# [Source material]
*****

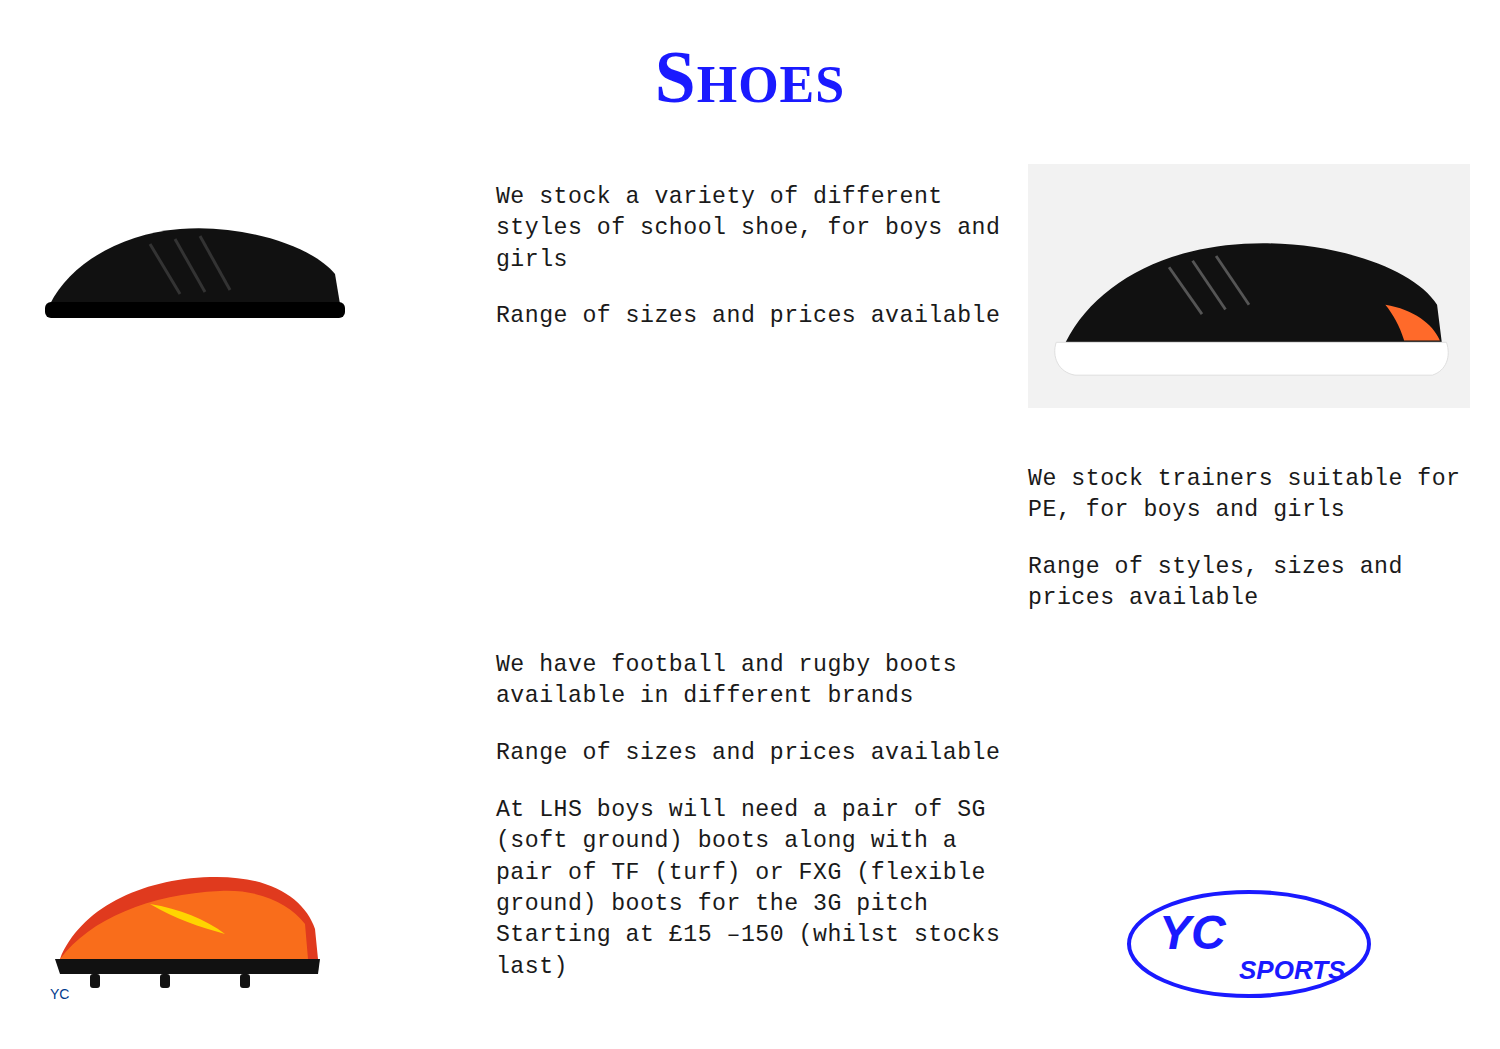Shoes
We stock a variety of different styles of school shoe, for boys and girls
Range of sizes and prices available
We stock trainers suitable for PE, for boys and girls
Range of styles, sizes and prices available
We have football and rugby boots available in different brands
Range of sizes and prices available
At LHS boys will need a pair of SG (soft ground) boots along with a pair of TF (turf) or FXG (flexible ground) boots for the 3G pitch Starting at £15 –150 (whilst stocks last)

*****

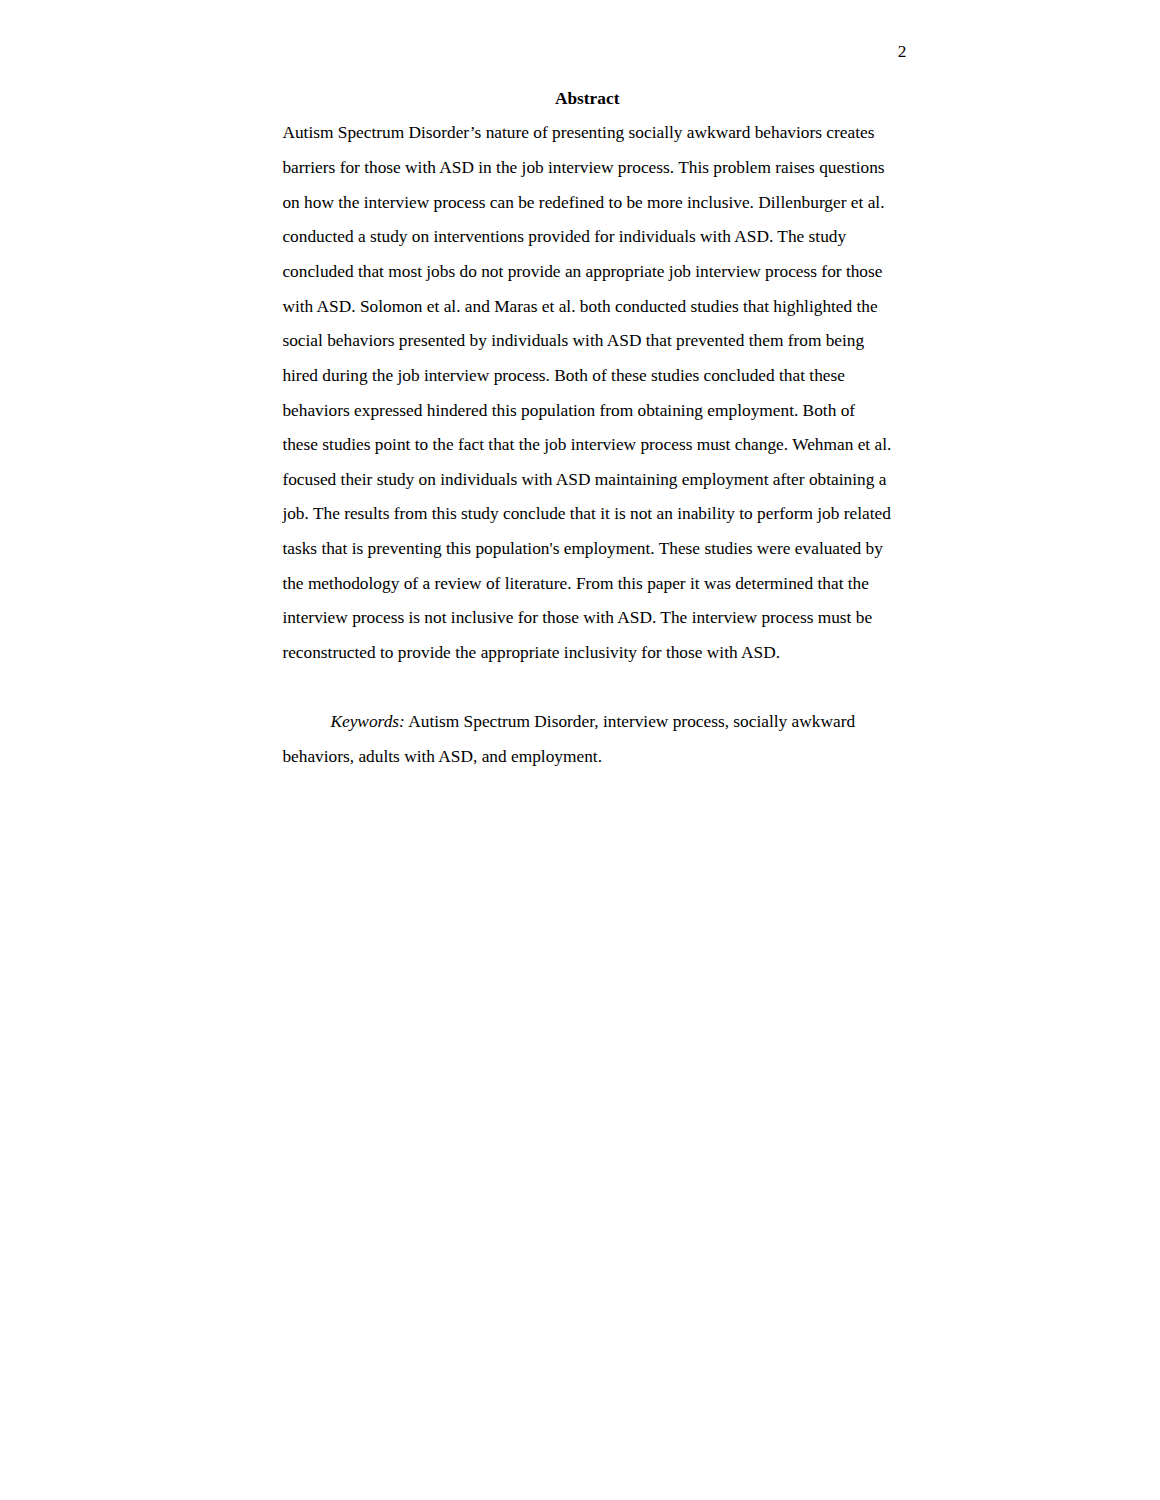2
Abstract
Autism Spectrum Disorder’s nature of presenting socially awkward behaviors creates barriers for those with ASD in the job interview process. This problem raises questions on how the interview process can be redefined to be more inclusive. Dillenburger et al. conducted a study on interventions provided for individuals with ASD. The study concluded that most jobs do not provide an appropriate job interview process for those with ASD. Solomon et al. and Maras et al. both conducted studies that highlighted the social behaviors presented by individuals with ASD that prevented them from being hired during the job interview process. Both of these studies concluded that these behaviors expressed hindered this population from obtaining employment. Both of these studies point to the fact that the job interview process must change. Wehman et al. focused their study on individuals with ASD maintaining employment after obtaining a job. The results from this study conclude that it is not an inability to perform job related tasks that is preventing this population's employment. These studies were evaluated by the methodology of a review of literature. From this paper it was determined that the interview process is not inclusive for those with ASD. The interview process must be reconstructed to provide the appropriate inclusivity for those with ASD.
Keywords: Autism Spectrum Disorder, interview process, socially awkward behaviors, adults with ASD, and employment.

*****

Every line in the entries above that mentions the word "available" must be shown.

Range of sizes and prices available
Range of styles, sizes and prices available
We have football and rugby boots available in different brands
Range of sizes and prices available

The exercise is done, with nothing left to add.